A few years ago I attended a seminar for wives and at the end of our insightful discussion we were asked to stand and to verbally express something that we were no longer going to hold on to as it related to our husbands. When my turn was next, I remember nervously standing up and saying “I’m not going to let my husband embarrass me anymore”. What the facilitator said next would stay with me for the rest of my life; “That’s right, because you didn’t raise him”. I walked out from that evening’s event feeling empowered and a wee bit smug.
I often recall those words, but more often than not, I repeat them in my mind with a sense of arrogance. I have often joked ODC about it, and thankfully, he’s not as sensitive as I am, so we can laugh about it together. Now that we are participants in the “Social Media” movement, I have more than once caught myself cringing, with my shoulders clutched to my ears, at some of ODC’s commentaries on FB and/or Twitter. I just take a deep breath and repeat that powerful statement that I heard about 6 years ago “I didn’t raise him”.
I have known ODC for 27 years, and thanks to the power of God, he has evolved into a wonderful man. I began to think about some of his obnoxious, prideful, and often insensitive ways and how those attributes have benefited me over the years. We have chosen not to live our lives according to the “satus quo”. Extended breastfeeding, co-sleeping, no/limited vaccinations, homeschooling, natural parenting, deciding against artificial “life control”, living in a one bedroom condo in DC with a new baby, and the list goes on. I have a strong conviction about our decisions but it builds my confidence to have a partner who doesn’t care what people think and will often challenge them right back when they question us regarding our lifestyle. Oh and yes, ODC is consistent; it doesn’t matter if he doesn’t know you or you are part of our family, he’s very straight forward with everyone. I won’t even get into customer service issues or other business related matters. My nickname for ODC is “Johnny Cochran Jr”. I’m emotional, he’s not. It makes him a very objective person to go to bat for our family when we have to negotiate.
We are two different people, which is a good thing. We don’t share the same opinions about everything and I don’t always agree with his approach.

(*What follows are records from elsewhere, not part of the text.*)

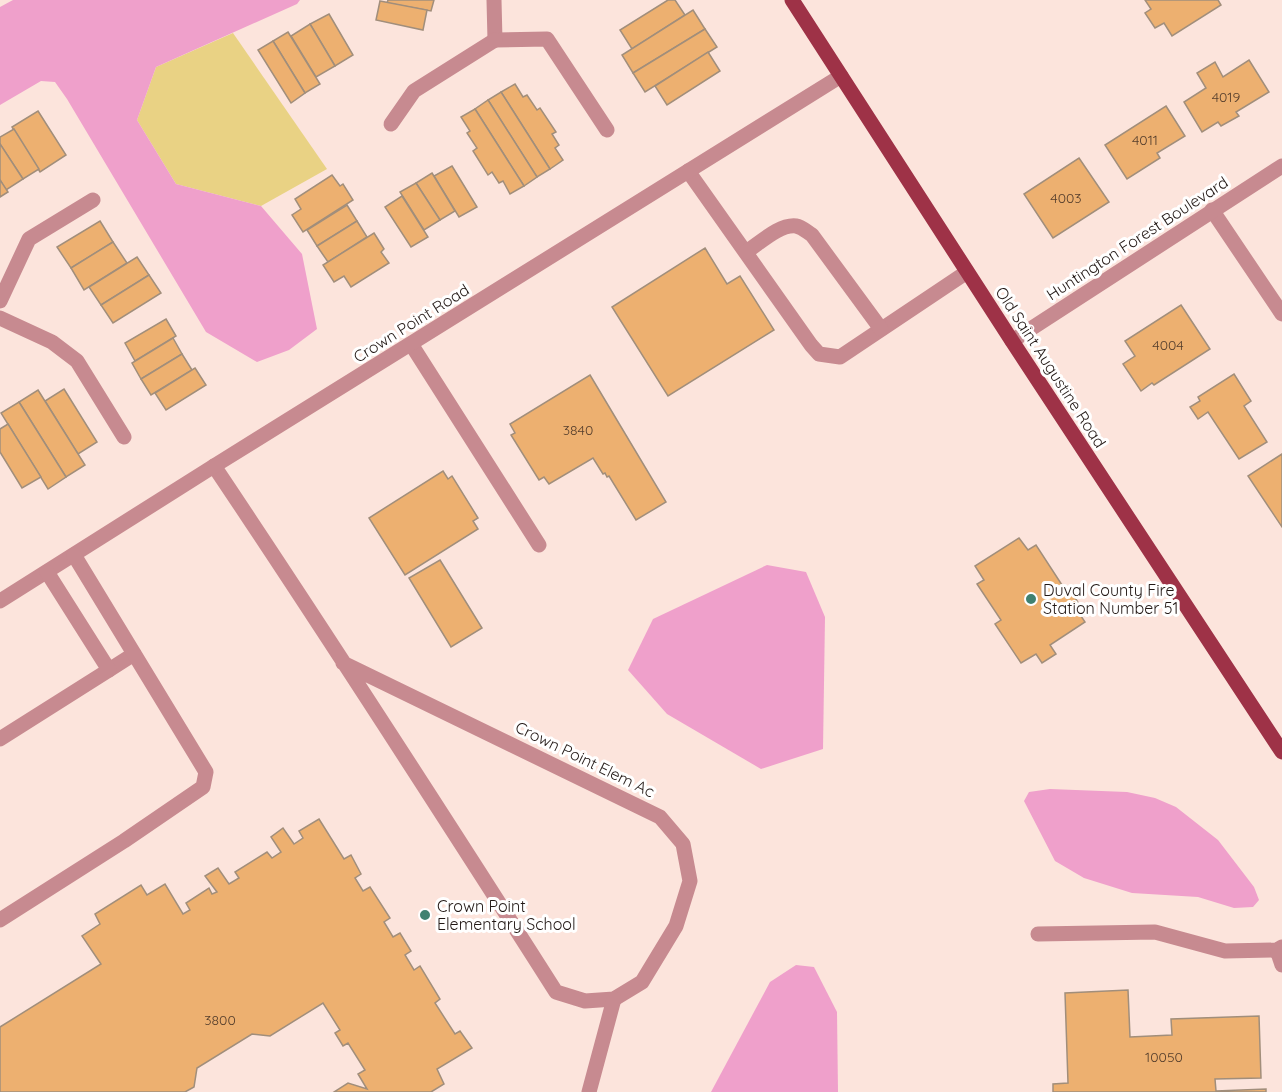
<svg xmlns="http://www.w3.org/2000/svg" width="1282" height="1092" viewBox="0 0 1282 1092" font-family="Quicksand,sans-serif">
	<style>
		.green { fill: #e9d284 }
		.water { fill: #efa0cb }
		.building { fill: #edb070; stroke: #a18e7b; stroke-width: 1.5 }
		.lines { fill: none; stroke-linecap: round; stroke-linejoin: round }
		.minor { stroke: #c78a90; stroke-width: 15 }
		.major { stroke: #9e3247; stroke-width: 15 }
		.poi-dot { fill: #408170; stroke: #fff; stroke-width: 2 }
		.labels { text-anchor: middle; stroke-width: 6; stroke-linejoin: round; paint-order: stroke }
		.number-label { font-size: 14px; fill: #553e2c }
		.street-label { font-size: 16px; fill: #221815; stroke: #fff }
		.poi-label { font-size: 16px; fill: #221815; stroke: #fff; text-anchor: start }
	</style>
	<rect width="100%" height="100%" fill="#fce4dc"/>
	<!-- green -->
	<polygon class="green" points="233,33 327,169 261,206 176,184 137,120 156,67"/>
	<!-- water -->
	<g class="water">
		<polygon points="13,0 300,0 297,4 156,67 137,120 176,184 261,206 302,254 317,329 289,350 257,362 206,332 67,99 55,82 41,81 0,105 0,7"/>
		<polygon points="767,565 806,572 825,617 823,749 761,769 667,714 628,670 653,619"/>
		<polygon points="1050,789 1127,792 1155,798 1176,807 1218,840 1254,887 1259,900 1253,907 1234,908 1198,897 1132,893 1084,878 1055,861 1024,801 1029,792"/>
		<polygon points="796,965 814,967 837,1012 838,1092 711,1092 770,982"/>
	</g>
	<!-- building -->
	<g class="building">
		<polygon points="388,0 434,0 431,11 387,3"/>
		<polygon points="668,0 675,0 685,15 632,49 620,30"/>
		<polygon points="1145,0 1218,0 1221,5 1172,36 1164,23 1155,28 1145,13 1151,9"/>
		<polygon points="380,1 427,10 423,30 376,20"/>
		<polygon points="693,10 705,29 633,73 622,55"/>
		<polygon points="329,14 353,55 335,66 310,24"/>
		<polygon points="310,24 335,66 316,77 291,36"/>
		<polygon points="705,29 717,47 645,92 633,73"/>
		<polygon points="288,32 320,84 305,93 273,41"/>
		<polygon points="273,41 305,93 291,103 258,50"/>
		<polygon points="708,52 720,71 667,105 655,86"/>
		<polygon points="1249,60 1269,92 1236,112 1239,116 1221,126 1218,122 1202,132 1184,102 1206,88 1197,73 1215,62 1223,77"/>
		<polygon points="515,84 523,97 527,95 537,110 540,108 556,132 552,134 559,145 555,148 563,160 550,169 501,92"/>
		<polygon points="501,92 550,169 537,177 488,100"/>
		<polygon points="488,100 537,177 524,186 475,109"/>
		<polygon points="1166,106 1185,136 1157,153 1160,158 1127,179 1105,145"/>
		<polygon points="475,109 524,186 510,194 503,181 499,183 492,172 488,175 473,151 477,148 467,133 470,131 461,117"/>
		<polygon points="38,111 66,155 40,172 12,127"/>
		<polygon points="14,129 39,169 23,179 0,144 0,137"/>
		<polygon points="0,144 23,179 6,190 0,180"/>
		<polygon points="1079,158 1109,202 1053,238 1024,194"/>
		<polygon points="452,166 477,207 459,217 434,176"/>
		<polygon points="432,173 455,211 440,220 416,183"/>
		<polygon points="332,175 340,186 343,184 353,200 303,232 292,215 301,209 295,199"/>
		<polygon points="0,180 8,192 0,197"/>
		<polygon points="416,183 440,220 424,230 400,192"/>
		<polygon points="402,196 428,237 411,247 385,207"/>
		<polygon points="347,205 357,221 317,246 307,230"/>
		<polygon points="100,221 113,242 71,268 57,247"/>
		<polygon points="357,221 367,237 328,262 317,246"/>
		<polygon points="374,233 384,249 381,252 389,263 351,287 344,276 334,282 323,265"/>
		<polygon points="113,242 127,263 84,290 71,268"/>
		<polygon points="705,248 727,284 740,276 774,330 668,396 612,307"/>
		<polygon points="137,257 149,275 101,305 89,287"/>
		<polygon points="149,275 161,293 113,323 101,305"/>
		<polygon points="1181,305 1210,349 1154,385 1152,383 1141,391 1123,364 1135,356 1125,341"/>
		<polygon points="166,319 176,336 135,361 125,343"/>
		<polygon points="173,338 182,354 141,379 132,363"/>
		<polygon points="182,354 192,370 151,395 141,379"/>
		<polygon points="195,368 206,385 166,410 155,393"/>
		<polygon points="1234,374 1251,401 1244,406 1267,442 1239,459 1208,412 1198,419 1190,407 1200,401 1198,397"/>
		<polygon points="590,375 666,502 636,520 609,476 607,477 605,473 603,474 593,458 549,484 544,477 539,480 511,435 515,433 510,424"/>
		<polygon points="64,389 97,442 78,454 45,401"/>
		<polygon points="38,390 85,465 66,477 19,402"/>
		<polygon points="19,402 66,477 48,489 1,413"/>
		<polygon points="8,424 41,477 22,488 0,452 0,429"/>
		<polygon points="1282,454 1282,527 1248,476"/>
		<polygon points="443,471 448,479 452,476 478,518 473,521 478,529 405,575 369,518"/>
		<polygon points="1019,538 1028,550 1036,545 1062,585 1060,586 1066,594 1071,591 1079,604 1075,607 1085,622 1050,645 1056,654 1042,663 1036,654 1021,663 995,624 1001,620 977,584 984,580 975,566"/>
		<polygon points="440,560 482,628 451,647 409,578"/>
		<polygon points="319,819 344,859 351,855 361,874 355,878 363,891 370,887 390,918 384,922 393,937 400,933 411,951 405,955 414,970 420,966 440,999 435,1003 455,1034 460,1031 472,1048 437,1069 444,1084 431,1092 334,1092 348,1083 367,1089 358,1074 365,1070 348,1043 343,1046 335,1033 340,1030 323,1003 270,1036 252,1034 197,1068 194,1087 185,1092 0,1092 0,1027 101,964 82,936 100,924 95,914 141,885 147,895 165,884 183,914 190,910 186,903 209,888 212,894 217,892 205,876 218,868 229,884 239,878 235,872 267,852 272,858 281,852 271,837 283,828 294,844 303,838 299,831"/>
		<polygon points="1128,990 1130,1037 1172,1035 1171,1019 1259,1016 1261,1078 1215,1079 1216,1091 1266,1089 1266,1092 1053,1092 1053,1084 1068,1083 1065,993"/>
	</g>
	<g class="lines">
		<!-- minor -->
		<g class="minor">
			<polyline points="494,0 495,40"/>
			<polyline points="495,40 547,39 607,130"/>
			<polyline points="391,124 414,91 495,40"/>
			<polyline points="688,171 811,345 819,354 840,357 967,272"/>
			<polyline points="1212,210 1282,314"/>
			<path d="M746,252c13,-8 33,-28 50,-26 6,1 11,6 16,9l69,94"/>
			<polyline points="0,301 29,239 93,200"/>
			<polyline points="0,318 52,342 77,361 124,437"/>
			<polyline points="1012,341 1282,166"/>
			<polyline points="411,344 539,545"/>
			<path d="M214,466c116,173 229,349 342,526l29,9 29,-2 28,-17 34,-56 14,-45 -7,-37 -23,-27 -317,-154"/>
			<polyline points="0,601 214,466 841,76"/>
			<polyline points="109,670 134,654"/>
			<polyline points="0,739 109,670 47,572"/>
			<polyline points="0,920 124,841 203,787 206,772 74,555"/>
			<polyline points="1038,934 1155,932 1225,951 1277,950 1282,947"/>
			<polyline points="1277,950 1282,965"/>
			<polyline points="589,1092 614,999"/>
		</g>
		<!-- major -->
		<polyline class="major" points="792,0 1012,341 1282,752"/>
	</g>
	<!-- markers -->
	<g class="poi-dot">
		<circle cx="1031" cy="599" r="6"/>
		<circle cx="425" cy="915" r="6"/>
	</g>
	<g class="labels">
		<!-- number labels -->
		<g class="number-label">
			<text x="1226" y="102">4019</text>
			<text x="1145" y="145">4011</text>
			<text x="1066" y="203">4003</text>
			<text x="1168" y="350">4004</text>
			<text x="578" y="435">3840</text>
			<text x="220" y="1025">3800</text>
			<text x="1164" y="1062">10050</text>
		</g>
		<!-- street labels -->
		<g class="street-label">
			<text transform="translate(1137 238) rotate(-33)" y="6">Huntington Forest Boulevard</text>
			<text transform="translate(411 323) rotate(-32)" y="6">Crown Point Road</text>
			<text transform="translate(1051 367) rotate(57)" y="6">Old Saint Augustine Road</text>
			<text transform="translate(585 759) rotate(26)" y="6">Crown Point Elem Ac</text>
		</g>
		<!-- poi labels -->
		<g class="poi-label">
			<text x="1043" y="596">Duval County Fire<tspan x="1043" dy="18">Station Number 51</tspan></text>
			<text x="437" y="912">Crown Point<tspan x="437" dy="18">Elementary School</tspan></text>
		</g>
	</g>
</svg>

Anyone who really knows ODC recognizes that he is a very giving person. He has taught me so much and exposed my nasty, often selfish nature. Over the past 5 years, we have had 7 or more people/and or families live with us, almost all of them “rent free”. If we had the money that we have loaned out over the years, we could pay our mortgage and utilities for the remaining months of 2011. If he has it, or sometimes even if he doesn’t, we will help you. His work ethic is impeccable. I always tell him that I would love to have him as an employee. ODC is someone you want on your team; “ride or die”, that’s him.
At the end of the day, when I’m standing next to the man who will make an unpopular choice to preserve the character of our children, work 2 jobs to stay true to our family’s values, won’t shove his wife out the door to find a job when he losses his, promote breastfeeding in a way that doesn’t always make people “feel good”, and with extreme grace and sensitivity, hold me as I stand next to a hospital bed saying good-bye to my mother, “I didn’t raise him” but I am thankful that his mother allowed him a sense of freedom that resulted in him having a sense of immeasurable confidence and a giving heart that is sure to take our family places we can only imagine.